Generalists spin together strands from different fields or outside sources into a creative idea. This can be a tremendously successful strategy to obtain completely new recombinations and creative insights. However, we hypothesised that this strategy becomes progressively less successful when the pace of change in a field increases.
Speed, change and flux
Soviet mathematicians until the 1980s were closed off from their counterparts on the other side of the Iron Curtain, and they were far ahead in certain fields of theoretical mathematics. With the collapse of the Soviet Union, the breakthroughs that some of those mathematicians had produced became suddenly available to the rest of the world. This was an incredible bounty of knowledge for Western mathematicians, and this new knowledge increased the pace of change in fields like integral equations or Fourier analysis.
Looking at the mathematicians who worked in fast-paced fields (where Soviet mathematicians had been ahead) compared with those in areas with a slower pace (where Western mathematicians had been ahead), we examined the performance of more than 4,000 researchers from 1980 to 2000 with a publication and citation data set from the American Mathematical Society.
For this study, our definition of specialist was a researcher who published articles in a single domain of theoretical mathematics. A generalist published over several mathematical domains. Measuring the changes in the publication output of specialists and generalists in both fast-paced and slower- paced fields, we found that generalists were relatively more successful in the slower-paced track, as seen in the figure below.
Post-Soviet mathematics saw a significant increase in specialists’ publications. When we weighted the data, based on the ratio of generalists’ pre-collapse output to that of specialists in the slower-paced areas, specialists published 83 percent more research papers than generalists from 1990 to 2000, relative to the ten years before the collapse.
We found that the generalists not only performed worse than specialists in faster-paced domains, but that they also performed more poorly than generalists in slower-paced domains.

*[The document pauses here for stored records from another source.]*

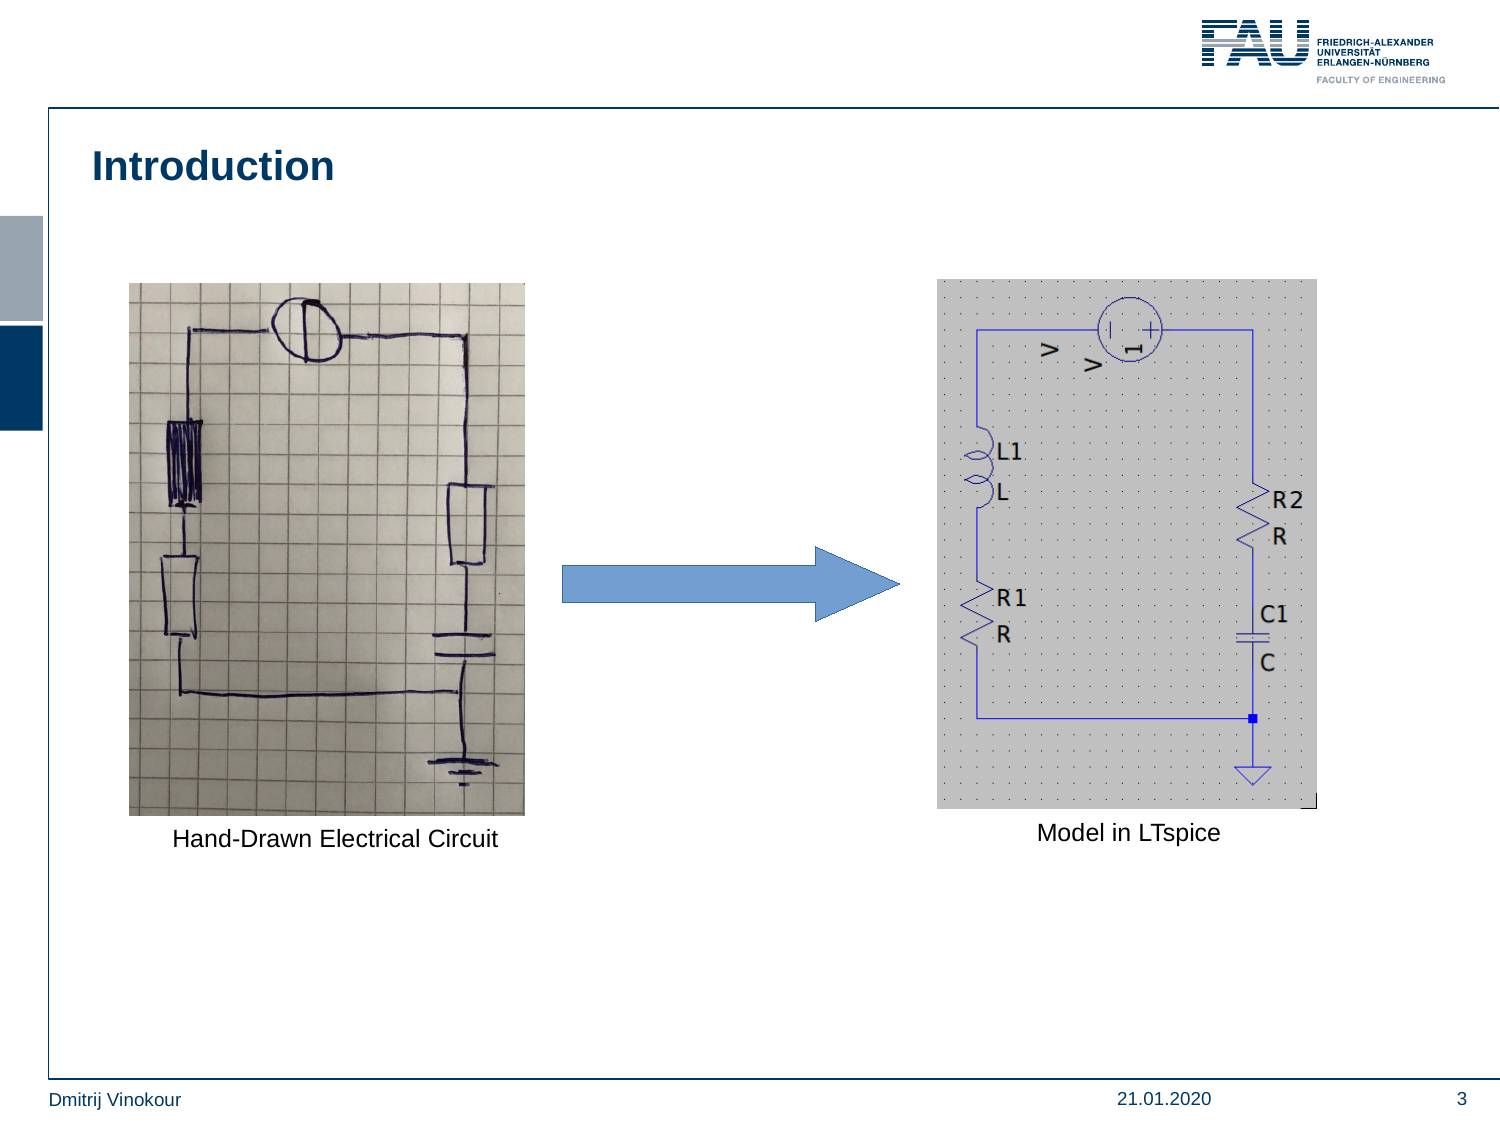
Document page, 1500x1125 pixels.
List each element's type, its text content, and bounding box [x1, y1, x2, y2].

text_box [562, 546, 900, 622]
picture [937, 278, 1317, 810]
text_box 21.01.2020 [1117, 1087, 1294, 1119]
picture [129, 283, 525, 816]
text_box Model in LTspice [1022, 809, 1328, 867]
text_box Hand-Drawn Electrical Circuit [157, 814, 651, 872]
text_box Dmitrij Vinokour [48, 1087, 1053, 1119]
text_box <number> [1349, 1087, 1468, 1119]
text_box Introduction [91, 139, 1460, 365]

The nuts and bolts of creativity
Our paper uncovered a missing piece in our understanding of creativity by highlighting that the world is not a static environment where people simply recombine local (i.e. from the same field) or distant (i.e. from other fields) components. Creative work is more complex than the often-discussed trade-off between exploitation and exploration. We identified a third type of recombination. One that involves components that are neither distant, nor local; they are new to the world.

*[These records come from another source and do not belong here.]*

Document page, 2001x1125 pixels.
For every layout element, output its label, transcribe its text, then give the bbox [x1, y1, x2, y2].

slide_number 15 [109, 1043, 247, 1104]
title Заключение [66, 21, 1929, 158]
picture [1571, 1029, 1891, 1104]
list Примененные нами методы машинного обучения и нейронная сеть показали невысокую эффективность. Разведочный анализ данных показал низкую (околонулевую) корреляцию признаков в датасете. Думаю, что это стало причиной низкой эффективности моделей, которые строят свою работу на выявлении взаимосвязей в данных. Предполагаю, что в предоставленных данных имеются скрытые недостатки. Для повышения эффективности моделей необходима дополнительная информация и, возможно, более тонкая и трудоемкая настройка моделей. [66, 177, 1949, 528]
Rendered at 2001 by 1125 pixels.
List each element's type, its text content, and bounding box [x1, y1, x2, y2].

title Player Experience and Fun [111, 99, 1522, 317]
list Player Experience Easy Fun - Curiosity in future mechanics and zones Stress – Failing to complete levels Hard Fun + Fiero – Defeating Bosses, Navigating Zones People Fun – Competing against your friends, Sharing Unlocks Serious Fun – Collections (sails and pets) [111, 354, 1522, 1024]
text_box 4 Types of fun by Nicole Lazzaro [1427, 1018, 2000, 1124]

Specialists perform relatively better than generalists as the pace of change increases because their narrow focus allows them to keep track of the frontier more easily. As a result, they are better able to take advantage of the new components emerging at the frontier. In contrast, generalists straddle different fields and have therefore a more superficial understanding of the frontier in each field. They find it more difficult to adapt to rapid changes.

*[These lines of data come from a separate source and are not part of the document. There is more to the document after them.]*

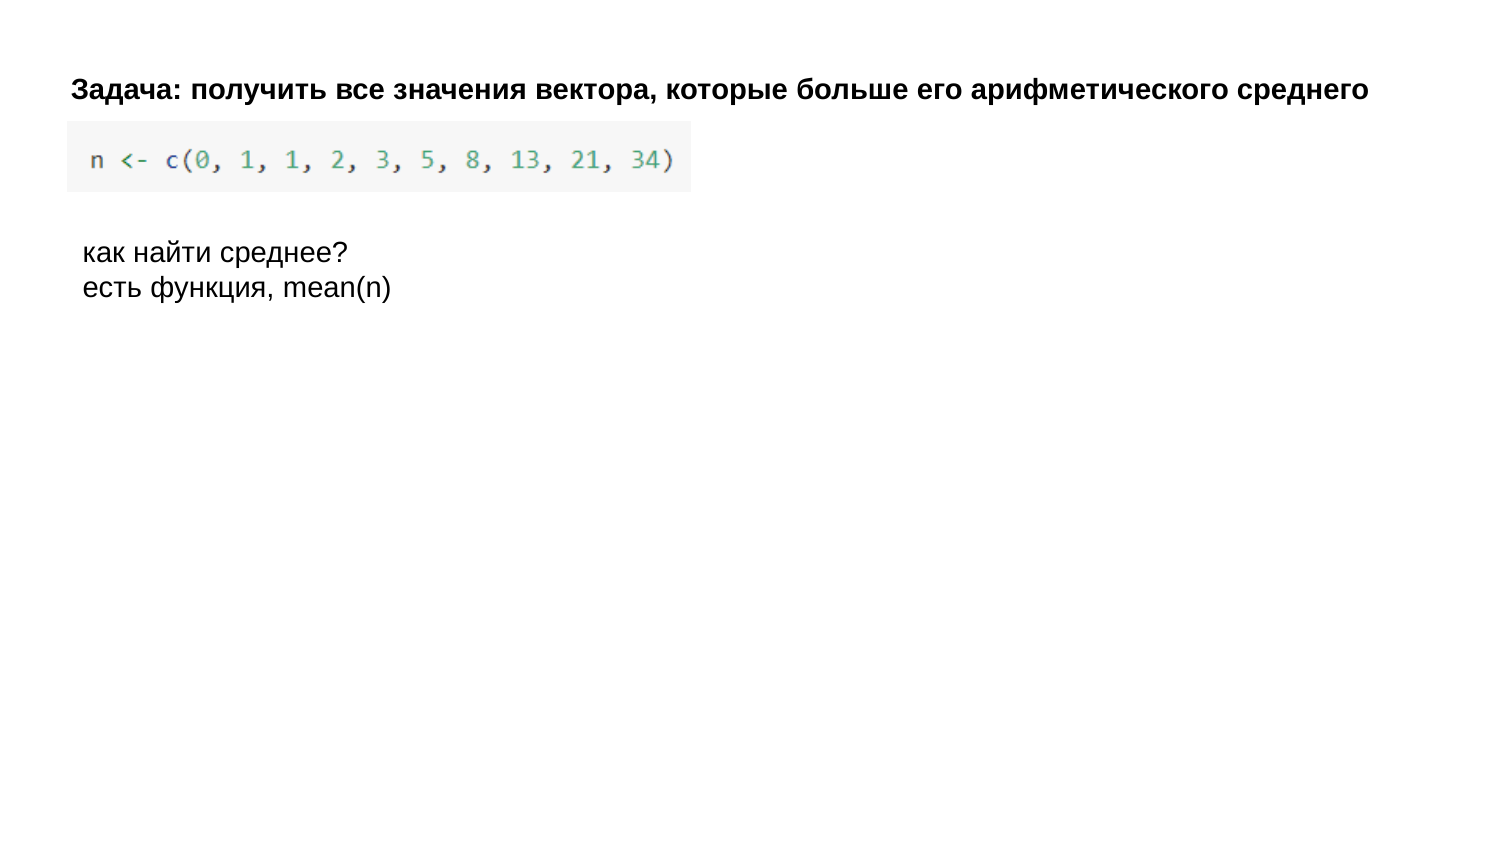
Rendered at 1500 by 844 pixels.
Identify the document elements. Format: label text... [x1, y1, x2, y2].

picture [67, 121, 692, 193]
text_box как найти среднее? есть функция, mean(n) [67, 218, 767, 319]
text_box Задача: получить все значения вектора, которые больше его арифметического среднего [55, 55, 1473, 121]
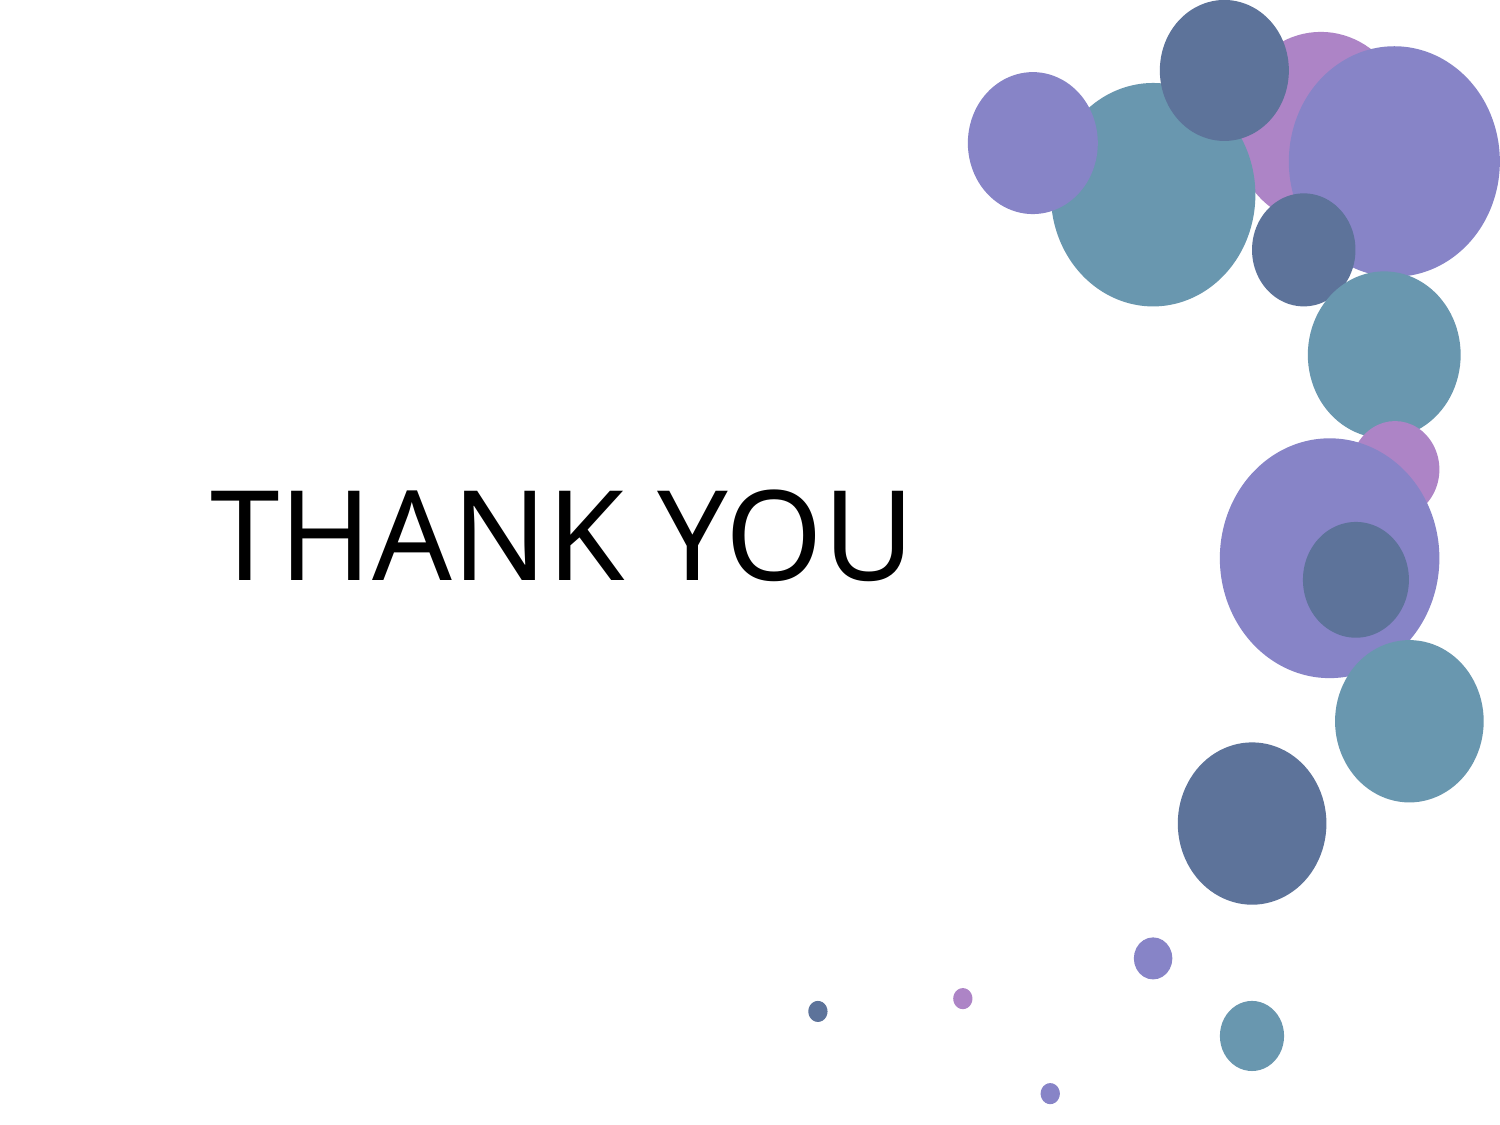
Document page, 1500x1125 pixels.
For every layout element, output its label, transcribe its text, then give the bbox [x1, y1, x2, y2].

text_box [808, 0, 1500, 1105]
text_box THANK YOU [195, 448, 802, 614]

Although there is a temptation to call most business “cutting edge”, an honest evaluation of how much real change has recently occurred in your firm’s knowledge domain can help evaluate if you have the right blend of generalists and specialists.
Choices and dynamics
Change matters in terms of what makes or drives creative performance. We found that the pace of change in a knowledge domain shapes the benefit of being a specialist or a generalist. Generalists performed relatively better in slower-paced scenarios where their ability to draw from diverse knowledge domains was an advantage. On the other hand, specialists were at a relative advantage when the pace of change increased thanks to their deeper expertise and understanding of the frontier.
The steady arrival of new knowledge shapes opportunities at the frontier, and therefore affects the relative performance of specialists and generalists. The world is not a static place, and we need to resist the temptation to describe it as such. The frontier is a door to new creative opportunities. As innovators seize those opportunities, they keep that frontier on the move.
Michaël Bikard is an Assistant Professor of Strategy at INSEAD. He researches how individuals and firms use new knowledge as a source of competitive advantage.